De suggestie van de Staat om in de vragen tot uitdrukking te brengen dat het CBG geen vertrouwelijke of door intellectuele eigendomsrechten beschermde informatie publiceert, neemt het hof ook niet over. Naar het oordeel van het hof blijkt uit de in dit arrest beschreven achtergrond van de vragen, waaronder het voorlopig oordeel van het hof dat het publicatiebeleid van het CBG niet kan worden gekwalificeerd als octrooi-inbreuk door het CBG, voldoende duidelijk dat het Hof van Justitie er bij de beantwoording van de vragen van kan uitgaan dat het CBG met de publicatie van de full label SmPC en bijsluiter geen vertrouwelijke informatie verspreidt en geen inbreuk maakt op intellectuele eigendomsrechten.
de vragen
2.18.
Gelet op het voorgaande zal het hof de volgende prejudiciële vragen stellen aan het Hof van Justitie:
1. Moet artikel 11 van richtlijn 2001/83 of enige andere bepaling van Unierecht aldus worden uitgelegd dat een mededeling waarbij de aanvrager of houder van een handelsvergunning voor een generiek geneesmiddel in de zin van artikel 10 van richtlijn 2001/83 de autoriteit laat weten dat hij de delen van de samenvatting van productkenmerken van het referentiegeneesmiddel die verwijzen naar indicaties of doseringsvormen die onder het octrooirecht van een derde vallen, niet vermeldt in de samenvatting van productkenmerken en de bijsluiter, worden aangemerkt als een verzoek tot beperking van de handelsvergunning dat ertoe moet leiden dat de handelsvergunning niet of niet meer geldt voor de geoctrooieerde indicaties of doseringsvormen?
2. Als het antwoord op vraag 1 ontkennend luidt, verzetten de artikelen 11 en 21, derde lid, van richtlijn 2001/83 of andere bepalingen van het Unierecht zich ertegen dat de bevoegde autoriteit bij een krachtens artikel 6 in samenhang met artikel 10 van richtlijn 2001/83 gegeven vergunning de samenvatting van de productkenmerken en de bijsluiter openbaar maakt inclusief de delen die verwijzen naar indicaties of doseringsvormen die onder het octrooirecht van een derde vallen, in de situatie dat de aanvrager of houder van een handelsvergunning de autoriteit heeft laten weten dat hij de delen van de samenvatting van productkenmerken van het referentiegeneesmiddel die verwijzen naar indicaties of doseringsvormen die onder het octrooirecht van een derde vallen, niet vermeldt in de samenvatting van productkenmerken en de bijsluiter?

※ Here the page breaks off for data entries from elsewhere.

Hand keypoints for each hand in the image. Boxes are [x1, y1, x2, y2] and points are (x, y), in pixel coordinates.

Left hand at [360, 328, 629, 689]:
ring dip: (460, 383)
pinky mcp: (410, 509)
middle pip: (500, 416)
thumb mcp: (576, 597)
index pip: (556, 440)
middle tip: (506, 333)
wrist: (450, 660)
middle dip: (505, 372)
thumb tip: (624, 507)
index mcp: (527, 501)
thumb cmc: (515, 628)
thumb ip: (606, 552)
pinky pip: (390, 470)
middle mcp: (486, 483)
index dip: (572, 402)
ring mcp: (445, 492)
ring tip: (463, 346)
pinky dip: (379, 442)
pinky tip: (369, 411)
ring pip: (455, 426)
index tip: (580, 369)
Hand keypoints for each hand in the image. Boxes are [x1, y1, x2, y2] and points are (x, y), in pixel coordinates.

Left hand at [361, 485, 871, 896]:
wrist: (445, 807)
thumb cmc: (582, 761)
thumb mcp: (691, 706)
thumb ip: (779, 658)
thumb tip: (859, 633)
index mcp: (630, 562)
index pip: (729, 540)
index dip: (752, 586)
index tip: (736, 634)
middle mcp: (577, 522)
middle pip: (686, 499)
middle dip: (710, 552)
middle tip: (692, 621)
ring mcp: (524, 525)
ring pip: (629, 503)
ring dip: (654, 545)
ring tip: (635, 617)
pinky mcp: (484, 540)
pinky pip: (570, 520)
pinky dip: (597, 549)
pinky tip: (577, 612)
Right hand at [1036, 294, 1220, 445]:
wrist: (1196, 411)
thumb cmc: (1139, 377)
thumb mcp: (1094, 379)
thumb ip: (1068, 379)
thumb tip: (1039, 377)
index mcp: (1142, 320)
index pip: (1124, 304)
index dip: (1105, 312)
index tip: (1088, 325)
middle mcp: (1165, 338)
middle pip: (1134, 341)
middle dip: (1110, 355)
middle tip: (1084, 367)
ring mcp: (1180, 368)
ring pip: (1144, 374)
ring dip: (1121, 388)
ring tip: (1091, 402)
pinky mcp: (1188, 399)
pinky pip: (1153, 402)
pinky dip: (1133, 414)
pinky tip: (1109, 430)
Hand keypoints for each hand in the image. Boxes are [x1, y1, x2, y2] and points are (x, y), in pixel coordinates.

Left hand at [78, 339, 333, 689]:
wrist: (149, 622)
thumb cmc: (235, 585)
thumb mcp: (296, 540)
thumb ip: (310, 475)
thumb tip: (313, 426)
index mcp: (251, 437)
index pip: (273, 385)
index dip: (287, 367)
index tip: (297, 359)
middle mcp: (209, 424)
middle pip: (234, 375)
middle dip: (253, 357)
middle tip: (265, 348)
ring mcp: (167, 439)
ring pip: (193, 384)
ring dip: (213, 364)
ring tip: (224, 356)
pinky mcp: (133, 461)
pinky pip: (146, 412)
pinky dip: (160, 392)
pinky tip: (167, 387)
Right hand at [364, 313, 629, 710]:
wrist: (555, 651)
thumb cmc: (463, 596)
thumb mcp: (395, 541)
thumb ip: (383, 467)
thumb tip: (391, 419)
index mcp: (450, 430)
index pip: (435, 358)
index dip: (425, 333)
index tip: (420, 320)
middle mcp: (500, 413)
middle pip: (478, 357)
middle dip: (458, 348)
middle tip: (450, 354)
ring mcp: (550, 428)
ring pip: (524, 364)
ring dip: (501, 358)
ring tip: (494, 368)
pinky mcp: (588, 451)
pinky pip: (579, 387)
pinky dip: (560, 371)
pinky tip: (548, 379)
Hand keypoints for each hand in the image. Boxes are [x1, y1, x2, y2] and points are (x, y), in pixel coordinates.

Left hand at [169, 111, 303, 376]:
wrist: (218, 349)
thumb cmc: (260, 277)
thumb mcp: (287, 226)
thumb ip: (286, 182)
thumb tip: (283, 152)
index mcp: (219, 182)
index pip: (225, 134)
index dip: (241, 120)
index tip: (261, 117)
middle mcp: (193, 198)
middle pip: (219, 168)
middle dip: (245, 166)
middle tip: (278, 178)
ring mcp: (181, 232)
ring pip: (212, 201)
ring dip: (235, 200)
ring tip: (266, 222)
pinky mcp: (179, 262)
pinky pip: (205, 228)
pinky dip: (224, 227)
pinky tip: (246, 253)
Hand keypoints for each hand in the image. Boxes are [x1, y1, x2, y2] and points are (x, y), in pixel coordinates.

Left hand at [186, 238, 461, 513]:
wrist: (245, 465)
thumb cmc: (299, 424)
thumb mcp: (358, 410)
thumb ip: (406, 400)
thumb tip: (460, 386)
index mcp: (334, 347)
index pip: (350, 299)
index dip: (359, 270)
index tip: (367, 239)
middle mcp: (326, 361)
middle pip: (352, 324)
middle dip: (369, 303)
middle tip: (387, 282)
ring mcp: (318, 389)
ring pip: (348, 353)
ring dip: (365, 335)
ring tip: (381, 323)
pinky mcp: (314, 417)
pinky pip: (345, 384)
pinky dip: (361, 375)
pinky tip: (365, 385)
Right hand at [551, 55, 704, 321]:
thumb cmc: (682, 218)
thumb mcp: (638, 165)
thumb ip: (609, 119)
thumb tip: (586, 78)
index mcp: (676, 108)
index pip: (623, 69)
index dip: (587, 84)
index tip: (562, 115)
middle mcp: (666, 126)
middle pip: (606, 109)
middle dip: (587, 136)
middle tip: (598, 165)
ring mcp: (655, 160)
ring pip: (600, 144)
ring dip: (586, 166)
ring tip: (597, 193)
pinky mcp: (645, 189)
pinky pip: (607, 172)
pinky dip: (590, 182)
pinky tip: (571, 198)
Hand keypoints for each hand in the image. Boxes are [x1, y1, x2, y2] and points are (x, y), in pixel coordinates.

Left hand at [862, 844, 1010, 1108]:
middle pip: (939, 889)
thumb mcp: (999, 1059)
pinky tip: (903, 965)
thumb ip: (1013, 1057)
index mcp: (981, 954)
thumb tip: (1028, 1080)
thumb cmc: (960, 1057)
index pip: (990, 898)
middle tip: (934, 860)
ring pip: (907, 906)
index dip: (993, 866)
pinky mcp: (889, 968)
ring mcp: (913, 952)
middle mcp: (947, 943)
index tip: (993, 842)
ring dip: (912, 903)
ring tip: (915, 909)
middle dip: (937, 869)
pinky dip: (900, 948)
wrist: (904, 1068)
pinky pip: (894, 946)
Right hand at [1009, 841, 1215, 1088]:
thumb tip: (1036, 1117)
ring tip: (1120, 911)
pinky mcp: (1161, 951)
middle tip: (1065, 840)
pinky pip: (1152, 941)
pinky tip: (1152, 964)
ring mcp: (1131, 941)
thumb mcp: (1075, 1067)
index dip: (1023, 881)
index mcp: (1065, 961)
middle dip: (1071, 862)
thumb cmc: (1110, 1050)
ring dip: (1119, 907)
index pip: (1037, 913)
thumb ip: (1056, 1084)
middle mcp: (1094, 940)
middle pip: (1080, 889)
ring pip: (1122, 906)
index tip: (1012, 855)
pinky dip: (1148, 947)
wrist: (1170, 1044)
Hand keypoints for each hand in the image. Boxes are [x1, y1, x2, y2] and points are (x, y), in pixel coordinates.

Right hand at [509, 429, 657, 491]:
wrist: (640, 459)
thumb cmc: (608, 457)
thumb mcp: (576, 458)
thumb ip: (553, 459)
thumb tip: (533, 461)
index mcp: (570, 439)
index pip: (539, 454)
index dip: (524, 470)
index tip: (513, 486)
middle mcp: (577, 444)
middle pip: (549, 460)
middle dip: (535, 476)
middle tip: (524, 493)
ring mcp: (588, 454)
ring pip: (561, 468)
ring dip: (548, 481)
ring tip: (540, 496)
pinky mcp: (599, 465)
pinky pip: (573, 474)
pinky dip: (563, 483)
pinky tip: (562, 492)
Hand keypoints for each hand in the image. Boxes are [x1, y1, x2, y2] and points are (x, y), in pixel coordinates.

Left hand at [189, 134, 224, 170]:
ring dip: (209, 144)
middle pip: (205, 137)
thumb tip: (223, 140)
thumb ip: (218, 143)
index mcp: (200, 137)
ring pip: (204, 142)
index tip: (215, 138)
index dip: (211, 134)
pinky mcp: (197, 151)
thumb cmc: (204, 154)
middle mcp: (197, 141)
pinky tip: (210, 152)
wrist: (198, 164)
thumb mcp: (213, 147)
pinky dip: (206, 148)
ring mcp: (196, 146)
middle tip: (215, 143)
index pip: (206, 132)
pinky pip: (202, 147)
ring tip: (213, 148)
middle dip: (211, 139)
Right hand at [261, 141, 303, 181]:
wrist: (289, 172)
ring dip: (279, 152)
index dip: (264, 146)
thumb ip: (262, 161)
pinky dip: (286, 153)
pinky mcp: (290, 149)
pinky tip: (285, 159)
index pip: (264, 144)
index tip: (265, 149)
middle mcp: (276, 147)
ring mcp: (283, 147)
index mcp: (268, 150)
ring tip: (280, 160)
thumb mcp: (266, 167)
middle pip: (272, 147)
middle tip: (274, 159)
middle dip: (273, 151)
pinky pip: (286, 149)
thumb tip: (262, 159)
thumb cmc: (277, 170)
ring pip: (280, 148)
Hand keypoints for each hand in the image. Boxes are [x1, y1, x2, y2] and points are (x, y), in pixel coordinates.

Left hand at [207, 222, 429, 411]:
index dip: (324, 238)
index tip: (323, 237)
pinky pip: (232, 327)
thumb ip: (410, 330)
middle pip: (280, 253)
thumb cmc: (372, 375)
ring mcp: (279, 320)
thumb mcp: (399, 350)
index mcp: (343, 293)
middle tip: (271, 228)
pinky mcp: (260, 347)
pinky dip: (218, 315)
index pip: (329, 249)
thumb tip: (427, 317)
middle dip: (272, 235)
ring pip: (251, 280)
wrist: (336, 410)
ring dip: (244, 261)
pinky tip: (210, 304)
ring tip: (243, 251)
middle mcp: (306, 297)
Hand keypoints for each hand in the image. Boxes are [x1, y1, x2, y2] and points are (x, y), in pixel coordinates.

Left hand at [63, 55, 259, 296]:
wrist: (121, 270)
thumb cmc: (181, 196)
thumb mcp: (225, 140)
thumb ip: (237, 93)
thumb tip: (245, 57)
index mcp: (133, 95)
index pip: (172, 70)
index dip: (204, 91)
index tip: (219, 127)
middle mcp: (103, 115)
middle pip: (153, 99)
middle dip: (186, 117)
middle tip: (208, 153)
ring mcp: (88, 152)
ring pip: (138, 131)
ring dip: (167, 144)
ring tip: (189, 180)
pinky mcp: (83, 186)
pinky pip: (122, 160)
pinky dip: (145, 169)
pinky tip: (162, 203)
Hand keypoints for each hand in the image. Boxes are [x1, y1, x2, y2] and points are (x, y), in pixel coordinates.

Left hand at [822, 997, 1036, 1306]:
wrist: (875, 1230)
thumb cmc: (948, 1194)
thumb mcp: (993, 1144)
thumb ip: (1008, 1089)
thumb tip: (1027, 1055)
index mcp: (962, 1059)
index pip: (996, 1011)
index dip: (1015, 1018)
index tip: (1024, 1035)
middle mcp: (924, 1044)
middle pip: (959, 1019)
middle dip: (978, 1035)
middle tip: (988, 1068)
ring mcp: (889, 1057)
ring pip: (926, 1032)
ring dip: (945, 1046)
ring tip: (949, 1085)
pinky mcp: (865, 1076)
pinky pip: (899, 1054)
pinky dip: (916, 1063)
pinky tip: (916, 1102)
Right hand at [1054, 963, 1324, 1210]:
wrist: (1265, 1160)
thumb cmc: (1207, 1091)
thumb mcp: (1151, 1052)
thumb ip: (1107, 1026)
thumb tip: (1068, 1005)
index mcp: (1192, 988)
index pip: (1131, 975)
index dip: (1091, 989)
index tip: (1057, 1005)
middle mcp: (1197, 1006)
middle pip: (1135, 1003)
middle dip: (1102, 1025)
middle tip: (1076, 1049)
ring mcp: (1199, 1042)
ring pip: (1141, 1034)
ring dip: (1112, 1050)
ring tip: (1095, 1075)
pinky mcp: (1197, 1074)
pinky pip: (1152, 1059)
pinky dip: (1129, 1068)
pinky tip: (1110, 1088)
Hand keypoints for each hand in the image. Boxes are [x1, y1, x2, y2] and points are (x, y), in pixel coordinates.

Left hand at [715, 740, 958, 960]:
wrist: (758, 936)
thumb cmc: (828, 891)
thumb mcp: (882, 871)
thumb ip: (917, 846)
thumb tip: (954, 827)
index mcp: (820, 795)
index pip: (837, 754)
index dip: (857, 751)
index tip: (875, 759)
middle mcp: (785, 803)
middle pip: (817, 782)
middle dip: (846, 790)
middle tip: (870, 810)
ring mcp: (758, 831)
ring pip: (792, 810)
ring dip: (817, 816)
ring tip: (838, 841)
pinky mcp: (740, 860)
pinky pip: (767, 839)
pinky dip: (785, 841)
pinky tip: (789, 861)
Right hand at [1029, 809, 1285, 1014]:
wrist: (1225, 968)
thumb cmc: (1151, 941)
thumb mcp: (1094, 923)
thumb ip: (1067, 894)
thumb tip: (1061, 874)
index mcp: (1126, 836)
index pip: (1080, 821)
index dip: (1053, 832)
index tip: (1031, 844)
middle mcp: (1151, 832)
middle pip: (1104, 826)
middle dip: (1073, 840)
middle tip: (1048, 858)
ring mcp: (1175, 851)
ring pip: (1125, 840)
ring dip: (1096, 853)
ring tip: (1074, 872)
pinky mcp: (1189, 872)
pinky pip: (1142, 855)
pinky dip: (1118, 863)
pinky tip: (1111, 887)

3. Maakt het voor de beantwoording van vraag 2 uit dat de bevoegde autoriteit eist dat de vergunninghouder in de bijsluiter die de vergunninghouder in de verpakking van het geneesmiddel moet stoppen, een verwijzing opneemt naar de website van die autoriteit waarop de samenvatting van de productkenmerken is gepubliceerd inclusief de delen die verwijzen naar indicaties of doseringsvormen die onder het octrooirecht van een derde vallen, terwijl die delen met toepassing van artikel 11 van richtlijn 2001/83 niet in die bijsluiter zijn vermeld?

3.De beslissing

Het hof
in principaal beroep
3.1.
verzoekt het Hof van Justitie om een prejudiciële beslissing over de hiervoor onder 2.18 geformuleerde vragen;
3.2.
houdt iedere verdere beslissing aan;
in incidenteel beroep
3.3.
houdt iedere beslissing aan.
Dit arrest is gewezen door mr. P.H. Blok, mr. M.Y. Bonneur en mr. R. Kalden en is uitgesproken ter openbare terechtzitting van 4 juli 2017 in aanwezigheid van de griffier.